There will be salmon spawning operations, and visitors can view a salmon aquarium and watch fish-tagging operations. There will be natural resource information booths, food and activities for children.
Admission to the festival is free, and there will be shuttles from the parking lot at the Wal-Mart Supercenter and Anderson Street Fair & Ride to the Coleman Hatchery.
For information, call the Coleman National Fish Hatchery at (530) 365-8622.

Current fishing
The weather is cooling, especially at night. In many areas throughout the Sierra, it has gotten downright chilly with temps dropping below freezing.

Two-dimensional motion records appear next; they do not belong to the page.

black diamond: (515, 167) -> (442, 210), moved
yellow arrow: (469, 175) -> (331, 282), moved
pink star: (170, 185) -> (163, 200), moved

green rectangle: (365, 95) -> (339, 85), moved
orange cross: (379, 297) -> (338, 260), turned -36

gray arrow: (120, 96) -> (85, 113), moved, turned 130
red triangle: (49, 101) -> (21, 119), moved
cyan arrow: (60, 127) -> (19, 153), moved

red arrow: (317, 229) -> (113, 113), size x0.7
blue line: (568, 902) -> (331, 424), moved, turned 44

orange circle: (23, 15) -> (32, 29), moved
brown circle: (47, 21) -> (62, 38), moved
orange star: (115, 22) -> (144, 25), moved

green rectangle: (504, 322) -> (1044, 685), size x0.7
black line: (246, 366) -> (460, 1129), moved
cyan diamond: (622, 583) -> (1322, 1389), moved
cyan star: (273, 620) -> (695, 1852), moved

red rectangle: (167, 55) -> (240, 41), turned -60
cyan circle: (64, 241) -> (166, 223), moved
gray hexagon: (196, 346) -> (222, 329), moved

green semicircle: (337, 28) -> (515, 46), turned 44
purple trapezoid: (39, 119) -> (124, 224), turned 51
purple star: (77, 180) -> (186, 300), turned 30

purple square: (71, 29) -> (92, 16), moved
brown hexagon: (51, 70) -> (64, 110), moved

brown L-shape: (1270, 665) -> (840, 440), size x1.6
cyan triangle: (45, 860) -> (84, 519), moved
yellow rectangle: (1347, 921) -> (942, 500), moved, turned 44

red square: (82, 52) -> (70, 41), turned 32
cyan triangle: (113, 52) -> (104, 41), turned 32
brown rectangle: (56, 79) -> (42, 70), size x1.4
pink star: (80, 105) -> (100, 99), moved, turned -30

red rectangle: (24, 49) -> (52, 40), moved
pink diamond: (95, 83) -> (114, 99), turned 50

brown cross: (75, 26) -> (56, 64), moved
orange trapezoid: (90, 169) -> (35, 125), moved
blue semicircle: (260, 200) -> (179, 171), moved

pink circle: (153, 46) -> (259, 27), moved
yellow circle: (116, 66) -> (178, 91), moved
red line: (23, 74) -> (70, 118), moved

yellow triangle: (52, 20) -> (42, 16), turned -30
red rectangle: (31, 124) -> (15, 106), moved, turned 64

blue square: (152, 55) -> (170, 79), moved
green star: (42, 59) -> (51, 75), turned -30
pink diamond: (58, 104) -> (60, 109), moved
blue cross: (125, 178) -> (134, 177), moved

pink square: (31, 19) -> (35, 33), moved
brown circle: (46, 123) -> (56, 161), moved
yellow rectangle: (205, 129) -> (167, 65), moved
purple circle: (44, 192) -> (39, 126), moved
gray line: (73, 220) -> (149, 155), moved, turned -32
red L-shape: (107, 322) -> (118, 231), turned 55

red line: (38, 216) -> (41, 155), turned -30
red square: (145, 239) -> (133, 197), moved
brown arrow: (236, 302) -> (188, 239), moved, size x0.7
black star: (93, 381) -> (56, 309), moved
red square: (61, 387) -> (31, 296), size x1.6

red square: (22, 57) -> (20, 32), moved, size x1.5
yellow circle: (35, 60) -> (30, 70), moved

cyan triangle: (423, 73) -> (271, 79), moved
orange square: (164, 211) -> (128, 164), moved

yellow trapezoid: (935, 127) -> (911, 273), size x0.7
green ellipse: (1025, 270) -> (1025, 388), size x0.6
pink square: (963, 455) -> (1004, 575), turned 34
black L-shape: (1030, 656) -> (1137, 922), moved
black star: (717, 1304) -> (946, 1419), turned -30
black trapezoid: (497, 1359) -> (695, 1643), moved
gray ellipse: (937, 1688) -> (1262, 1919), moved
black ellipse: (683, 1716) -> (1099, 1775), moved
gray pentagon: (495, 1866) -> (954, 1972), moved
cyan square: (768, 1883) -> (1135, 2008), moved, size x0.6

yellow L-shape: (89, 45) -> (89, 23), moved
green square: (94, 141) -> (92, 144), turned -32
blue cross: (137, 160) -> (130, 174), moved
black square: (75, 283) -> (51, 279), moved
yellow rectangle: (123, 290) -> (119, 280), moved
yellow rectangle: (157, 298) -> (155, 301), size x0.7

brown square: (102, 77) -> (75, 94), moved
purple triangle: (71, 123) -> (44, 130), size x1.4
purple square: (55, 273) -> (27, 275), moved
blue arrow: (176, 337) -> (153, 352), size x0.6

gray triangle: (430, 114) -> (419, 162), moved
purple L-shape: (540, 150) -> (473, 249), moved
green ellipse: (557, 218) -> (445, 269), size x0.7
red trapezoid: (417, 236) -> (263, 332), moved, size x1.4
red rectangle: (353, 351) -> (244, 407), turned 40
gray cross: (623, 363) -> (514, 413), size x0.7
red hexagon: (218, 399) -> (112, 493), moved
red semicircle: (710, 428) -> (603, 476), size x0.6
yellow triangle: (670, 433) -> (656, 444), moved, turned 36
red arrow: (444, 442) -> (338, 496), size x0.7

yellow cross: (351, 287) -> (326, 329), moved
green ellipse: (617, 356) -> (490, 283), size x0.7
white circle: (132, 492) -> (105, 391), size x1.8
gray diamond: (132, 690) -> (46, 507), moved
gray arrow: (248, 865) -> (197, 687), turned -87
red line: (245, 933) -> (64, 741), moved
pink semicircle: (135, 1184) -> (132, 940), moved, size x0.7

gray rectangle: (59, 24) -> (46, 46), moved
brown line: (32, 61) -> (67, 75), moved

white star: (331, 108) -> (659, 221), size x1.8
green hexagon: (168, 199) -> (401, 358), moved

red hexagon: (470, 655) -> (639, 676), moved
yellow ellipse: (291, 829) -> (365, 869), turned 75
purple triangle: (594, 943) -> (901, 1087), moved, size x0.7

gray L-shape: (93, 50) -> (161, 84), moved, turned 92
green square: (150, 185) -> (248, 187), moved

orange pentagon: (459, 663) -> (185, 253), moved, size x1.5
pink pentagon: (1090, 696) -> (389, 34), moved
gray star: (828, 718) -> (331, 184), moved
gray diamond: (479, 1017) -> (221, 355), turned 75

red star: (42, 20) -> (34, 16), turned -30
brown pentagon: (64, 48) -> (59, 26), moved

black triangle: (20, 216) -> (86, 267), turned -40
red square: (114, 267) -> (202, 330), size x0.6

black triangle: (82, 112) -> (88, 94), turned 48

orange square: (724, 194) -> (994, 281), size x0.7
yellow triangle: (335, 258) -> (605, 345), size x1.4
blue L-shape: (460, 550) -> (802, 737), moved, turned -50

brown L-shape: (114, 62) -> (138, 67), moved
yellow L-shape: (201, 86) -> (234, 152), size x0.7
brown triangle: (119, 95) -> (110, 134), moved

While few lakes have turned over, they soon will. The colder water nearer the bottom of the lake comes to the top and the warmer water is in the deeper range. Once lakes turn over, fish will be much more accessible, as they follow the cooler water.
All you need to do is dress in layers. It might be cool at first light, but as the sun gets higher, it can get warm.
Fort Bragg: It was reported here a couple of weeks ago that tuna were in, so in following the warm water currents that boats only had to venture three miles out. Besides all the party boats, Noyo Harbor launching ramps were jammed with lines of private boaters wanting in on the action. The nearby action, however, cooled off.
Lake Davis: Good for trollers and worth the try for the shore-bound caster. Trollers are hauling a variety of lures to nail rainbows to 18 inches. No boat? Concentrate your shore fishing around Fairview or at Mallard. Soaking a crawler or Power Bait should get you bites. Nearby Frenchman Lake is at only 40 percent capacity, but trollers are nailing rainbows by working the water around Crystal Point from the ramp to the dam and around Lunker Point. Work the 30-foot range of water with your lure of crawler down no more than 15 feet.
Loon Lake: It’s a long haul to get to this lake at the edge of Desolation, but if you go now, you can get into the feeding frenzy that has kicked into high gear. Limits are common. Further down the hill, the bite is slow at Union Valley Reservoir. You can put in time and find a mackinaw or two here and there, though. Ice House Reservoir, because of a plant, has been producing for shore casters and trollers.
Clear Lake: The major problem here is the lake gets a tremendous amount of algae growth in the warmer months because of its shallow depths. The good news is the lake is clearing. The bite is perking up for those tossing all kinds of hardware that include deep-diving cranks, ripbaits, chatterbaits and rattlebaits. It’s best at the northern end of the lake.
Camp Far West: Bass to 4 pounds have been nailed, chomping on plastic offerings. Head up into the Rock Creek arm. Put on the coat and light the lantern. Night catfishing is good. South shore gate is locked down for the season, and the North Shore now opens at 7 a.m.
Lake Pardee: Sunday, Oct. 31, is the final day of fishing until the lake reopens in February 2011. The opening date hasn’t been announced.